### INSTRUCTIONS
(1) Using the movie review, answer these:
(a) Which actor plays the title character?
(b) Whose name is misspelled in the THX credit roll?
(c) At which Seattle theater did the reviewer see the movie?
(2) From the movie review, return the passage between "THX ultimately devolves" and "is grimly hysterical.", inclusive, copied without any changes.

### TEXT SHOWN
# # #

The movie is among the darkest of comedies. The title character (Robert Duvall), arrested for feeling too much, writhes in pain while the voices of the prison guards watching him argue about monitor settings. It makes for an interesting contrast with the work of Stanley Kubrick. His films always have the sense of a controlling intelligence, however cold or disinterested it may be. Lucas’ movie is so thoroughly depersonalized that if you beseeched its gods, you’d soon find yourself trapped in their voicemail. And I mean that as a high compliment.
THX ultimately devolves into a chase film, but even in the heat of pursuit Lucas explores the facets of his sterile civilization. There’s a sequence when Duvall escapes from prison only to be plunged into a raging torrent of humanity that had me hyperventilating. And the movie’s closing conceit is grimly hysterical.
Lucas has a habit of tinkering with his movies. He’s added footage to this film, and there are reports that Hayden Christensen has replaced Sebastian Shaw in the ghostly farewell that closes RETURN OF THE JEDI on DVD. So let me make a request. Can Lucas use CGI to correct the misspelling of actor David Ogden Stiers’ name in the THX credit roll?
I saw the movie at my favorite Seattle theater, the Cinerama. It’s one of the only movie houses in the world equipped to show films in the now defunct Cinerama format. Earlier this year, I was lucky enough to see 1962’s HOW THE WEST WAS WON there the way it was intended to be seen. Three projectors, three screens. Utterly breathtaking.

# # #

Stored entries
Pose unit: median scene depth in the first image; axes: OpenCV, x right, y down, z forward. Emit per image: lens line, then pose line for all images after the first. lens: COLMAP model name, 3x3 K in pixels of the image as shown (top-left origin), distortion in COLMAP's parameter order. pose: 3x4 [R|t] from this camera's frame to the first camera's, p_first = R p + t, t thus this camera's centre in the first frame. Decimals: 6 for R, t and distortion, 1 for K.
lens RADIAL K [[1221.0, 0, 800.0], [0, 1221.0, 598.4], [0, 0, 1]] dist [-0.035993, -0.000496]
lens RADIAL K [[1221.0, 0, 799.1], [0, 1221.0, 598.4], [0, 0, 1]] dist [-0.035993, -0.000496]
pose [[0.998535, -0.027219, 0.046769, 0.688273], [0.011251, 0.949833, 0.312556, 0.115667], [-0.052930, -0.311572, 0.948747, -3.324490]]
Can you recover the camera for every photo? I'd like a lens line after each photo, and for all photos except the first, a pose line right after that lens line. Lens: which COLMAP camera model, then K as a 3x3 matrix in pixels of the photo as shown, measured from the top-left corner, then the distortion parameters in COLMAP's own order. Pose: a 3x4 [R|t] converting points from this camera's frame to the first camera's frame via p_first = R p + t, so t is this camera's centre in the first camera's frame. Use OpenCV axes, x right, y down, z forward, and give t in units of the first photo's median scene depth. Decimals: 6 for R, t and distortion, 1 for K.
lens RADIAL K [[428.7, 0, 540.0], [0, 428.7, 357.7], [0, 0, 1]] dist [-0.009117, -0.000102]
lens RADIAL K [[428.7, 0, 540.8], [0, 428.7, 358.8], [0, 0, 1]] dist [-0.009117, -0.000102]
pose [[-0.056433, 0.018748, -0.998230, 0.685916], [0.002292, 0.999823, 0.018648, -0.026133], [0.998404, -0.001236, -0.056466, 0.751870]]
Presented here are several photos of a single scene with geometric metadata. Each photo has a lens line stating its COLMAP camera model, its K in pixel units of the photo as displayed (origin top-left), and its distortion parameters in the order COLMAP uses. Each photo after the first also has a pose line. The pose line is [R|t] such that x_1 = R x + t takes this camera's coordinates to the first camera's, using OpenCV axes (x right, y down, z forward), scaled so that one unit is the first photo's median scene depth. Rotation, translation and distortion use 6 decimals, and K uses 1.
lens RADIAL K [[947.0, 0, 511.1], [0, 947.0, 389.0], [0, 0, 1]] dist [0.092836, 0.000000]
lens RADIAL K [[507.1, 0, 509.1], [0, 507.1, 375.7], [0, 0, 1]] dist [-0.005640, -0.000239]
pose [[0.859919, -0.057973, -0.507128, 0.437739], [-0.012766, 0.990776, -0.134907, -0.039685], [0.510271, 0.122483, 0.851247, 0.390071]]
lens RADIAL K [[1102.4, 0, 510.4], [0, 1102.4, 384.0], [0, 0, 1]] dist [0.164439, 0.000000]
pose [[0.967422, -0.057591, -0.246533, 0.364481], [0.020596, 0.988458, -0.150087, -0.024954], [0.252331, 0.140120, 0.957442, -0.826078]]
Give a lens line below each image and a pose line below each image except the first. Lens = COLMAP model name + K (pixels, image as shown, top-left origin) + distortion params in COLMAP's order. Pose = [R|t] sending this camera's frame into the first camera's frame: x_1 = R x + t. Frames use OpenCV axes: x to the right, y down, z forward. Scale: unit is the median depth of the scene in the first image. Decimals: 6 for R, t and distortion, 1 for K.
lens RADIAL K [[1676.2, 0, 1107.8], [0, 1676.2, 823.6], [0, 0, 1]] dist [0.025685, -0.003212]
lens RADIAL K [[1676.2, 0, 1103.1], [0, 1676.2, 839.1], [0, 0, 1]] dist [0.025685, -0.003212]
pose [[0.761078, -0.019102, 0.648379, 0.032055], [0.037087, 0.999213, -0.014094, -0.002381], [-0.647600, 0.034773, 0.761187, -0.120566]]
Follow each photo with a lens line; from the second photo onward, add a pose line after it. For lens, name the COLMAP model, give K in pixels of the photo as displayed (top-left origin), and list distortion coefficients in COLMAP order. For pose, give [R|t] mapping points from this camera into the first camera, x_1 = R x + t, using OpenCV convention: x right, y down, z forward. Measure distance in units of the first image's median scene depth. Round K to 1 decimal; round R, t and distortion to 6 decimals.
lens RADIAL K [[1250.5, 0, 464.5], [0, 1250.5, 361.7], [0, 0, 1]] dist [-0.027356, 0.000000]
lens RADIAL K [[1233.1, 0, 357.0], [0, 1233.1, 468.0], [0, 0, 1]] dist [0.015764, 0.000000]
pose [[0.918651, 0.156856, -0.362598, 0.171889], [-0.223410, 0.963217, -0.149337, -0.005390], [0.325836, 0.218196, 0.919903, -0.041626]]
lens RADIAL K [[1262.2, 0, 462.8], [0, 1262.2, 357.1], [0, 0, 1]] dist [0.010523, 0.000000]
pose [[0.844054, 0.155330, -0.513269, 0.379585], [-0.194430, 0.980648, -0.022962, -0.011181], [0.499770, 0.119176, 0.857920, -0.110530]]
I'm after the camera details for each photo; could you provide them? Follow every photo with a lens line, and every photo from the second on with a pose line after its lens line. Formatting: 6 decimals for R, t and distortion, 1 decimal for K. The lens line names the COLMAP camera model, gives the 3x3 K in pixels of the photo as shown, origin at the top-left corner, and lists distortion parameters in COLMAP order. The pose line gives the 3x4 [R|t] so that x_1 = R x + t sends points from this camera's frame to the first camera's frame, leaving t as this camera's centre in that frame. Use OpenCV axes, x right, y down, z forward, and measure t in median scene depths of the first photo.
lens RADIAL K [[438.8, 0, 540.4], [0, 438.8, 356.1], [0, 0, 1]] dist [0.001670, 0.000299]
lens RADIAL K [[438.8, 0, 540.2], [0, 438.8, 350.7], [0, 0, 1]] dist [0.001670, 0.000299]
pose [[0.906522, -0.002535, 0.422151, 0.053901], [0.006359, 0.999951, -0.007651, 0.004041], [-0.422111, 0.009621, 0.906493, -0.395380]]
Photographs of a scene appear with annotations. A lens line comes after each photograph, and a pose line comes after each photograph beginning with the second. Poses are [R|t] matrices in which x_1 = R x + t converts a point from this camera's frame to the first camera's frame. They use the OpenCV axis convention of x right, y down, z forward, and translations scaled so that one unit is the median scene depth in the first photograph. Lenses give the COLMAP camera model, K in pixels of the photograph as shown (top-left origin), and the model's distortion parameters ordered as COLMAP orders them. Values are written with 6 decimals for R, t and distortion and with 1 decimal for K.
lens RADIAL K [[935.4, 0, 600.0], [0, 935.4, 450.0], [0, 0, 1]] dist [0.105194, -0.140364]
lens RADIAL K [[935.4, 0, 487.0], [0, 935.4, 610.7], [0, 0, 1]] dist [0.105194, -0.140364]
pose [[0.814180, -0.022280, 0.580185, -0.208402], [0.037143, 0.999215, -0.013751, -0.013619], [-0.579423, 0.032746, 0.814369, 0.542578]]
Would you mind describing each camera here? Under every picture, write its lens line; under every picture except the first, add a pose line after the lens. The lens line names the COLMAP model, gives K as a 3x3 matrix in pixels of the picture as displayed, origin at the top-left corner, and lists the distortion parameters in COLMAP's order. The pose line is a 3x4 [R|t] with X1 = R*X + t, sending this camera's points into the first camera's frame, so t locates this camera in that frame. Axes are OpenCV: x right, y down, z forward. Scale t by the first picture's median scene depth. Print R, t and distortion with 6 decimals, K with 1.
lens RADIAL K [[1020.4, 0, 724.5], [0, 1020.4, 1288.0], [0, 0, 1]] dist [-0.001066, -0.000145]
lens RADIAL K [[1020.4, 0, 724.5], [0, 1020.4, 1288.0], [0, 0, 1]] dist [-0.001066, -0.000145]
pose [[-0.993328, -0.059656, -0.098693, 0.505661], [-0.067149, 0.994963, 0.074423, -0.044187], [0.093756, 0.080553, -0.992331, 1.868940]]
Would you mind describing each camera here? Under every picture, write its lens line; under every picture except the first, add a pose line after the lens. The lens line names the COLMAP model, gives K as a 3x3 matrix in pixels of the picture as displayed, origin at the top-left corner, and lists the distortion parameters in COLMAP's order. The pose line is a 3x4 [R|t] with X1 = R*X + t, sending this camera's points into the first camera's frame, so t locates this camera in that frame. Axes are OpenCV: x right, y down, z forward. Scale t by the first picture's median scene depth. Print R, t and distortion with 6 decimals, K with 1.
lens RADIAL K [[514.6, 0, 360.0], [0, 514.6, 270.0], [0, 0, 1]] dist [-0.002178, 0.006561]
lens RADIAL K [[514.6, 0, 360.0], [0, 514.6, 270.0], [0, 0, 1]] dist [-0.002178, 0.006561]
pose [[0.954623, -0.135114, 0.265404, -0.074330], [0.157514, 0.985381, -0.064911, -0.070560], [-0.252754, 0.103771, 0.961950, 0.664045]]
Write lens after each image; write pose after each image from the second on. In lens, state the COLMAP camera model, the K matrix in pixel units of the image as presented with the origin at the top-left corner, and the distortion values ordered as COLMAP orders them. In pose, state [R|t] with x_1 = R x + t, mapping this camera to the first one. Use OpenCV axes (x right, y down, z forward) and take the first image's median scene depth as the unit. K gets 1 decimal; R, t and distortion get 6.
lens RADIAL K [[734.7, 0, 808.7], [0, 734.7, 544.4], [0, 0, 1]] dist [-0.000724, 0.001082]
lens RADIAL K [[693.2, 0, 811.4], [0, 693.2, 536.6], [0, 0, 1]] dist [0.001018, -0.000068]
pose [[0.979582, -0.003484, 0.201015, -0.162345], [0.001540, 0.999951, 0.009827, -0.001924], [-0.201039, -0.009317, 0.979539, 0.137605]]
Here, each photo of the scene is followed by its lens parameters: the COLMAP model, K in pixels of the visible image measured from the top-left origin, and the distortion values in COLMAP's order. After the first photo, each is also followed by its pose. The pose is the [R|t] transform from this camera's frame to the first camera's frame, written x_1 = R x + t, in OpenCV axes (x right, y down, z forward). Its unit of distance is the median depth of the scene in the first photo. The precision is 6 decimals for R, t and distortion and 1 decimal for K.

# # #

### OUTPUTS FOR THE TASKS
(1)
(a) Robert Duvall
(b) David Ogden Stiers
(c) The Cinerama

(2)
THX ultimately devolves into a chase film, but even in the heat of pursuit Lucas explores the facets of his sterile civilization. There’s a sequence when Duvall escapes from prison only to be plunged into a raging torrent of humanity that had me hyperventilating. And the movie’s closing conceit is grimly hysterical.